Suddenly a new scenery stretches all the way down the beach, and my head is bowed as if in prayer taking in the scattering of shells. I am always inclined to start taking whatever I can carry. But recently, I was rereading Robert Macfarlane’s book The Old Ways, and he writes that maritime cultures have a long history of people throwing things into the sea as an offering, giving rather than taking. They give to the sea in exchange for safe passage or to gain favor.
If you are around the ocean enough, you can begin to see it as more than just scenery. It is full of moods, and I understand the impulse to offer up something. The more you look at it, the more mysterious it seems to become. Usually, the study of something loosens its secrets, but for me the ocean just becomes more steeped in wonder after all these years of coming to its shores.
On a recent visit to Back Bay Wildlife Refuge in Virginia, we took a tram ride into the deeper reaches of the wildlands. We stopped at an historic settlement of an early group of seafaring peoples that lived beside the sea long ago. I was struck by the gravesites adorned with shells and was moved by these gifts of remembrance connecting the dead to the life and culture of the beach.
On Sanibel’s beaches in Florida, I collected a few shells to add to the scenery in my home and in my office. I like to put them in my pockets and purse and touch them unexpectedly in the busy hours of a workday. They are on my desk and window ledges, piled in jars and little bowls and teacups.

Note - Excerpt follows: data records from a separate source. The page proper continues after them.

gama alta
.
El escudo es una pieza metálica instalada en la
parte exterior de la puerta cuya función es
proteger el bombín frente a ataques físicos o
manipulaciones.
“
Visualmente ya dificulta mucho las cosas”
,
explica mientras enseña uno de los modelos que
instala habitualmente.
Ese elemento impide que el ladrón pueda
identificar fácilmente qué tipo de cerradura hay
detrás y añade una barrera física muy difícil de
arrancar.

It’s a little bit morbid, but my hope is that my children and grandchildren will find a way to put these shells and the shells they collect on my gravestone so they always remember my undying love for the sea.
We’ve collected sea glass and shells for years …. I’ve never been to Sanibel Island but now…. I am going ASAP!!It is only three hours from us ,so maybe this weekend 😍😍😍 thank you for the visuals and the serenity this story brought me!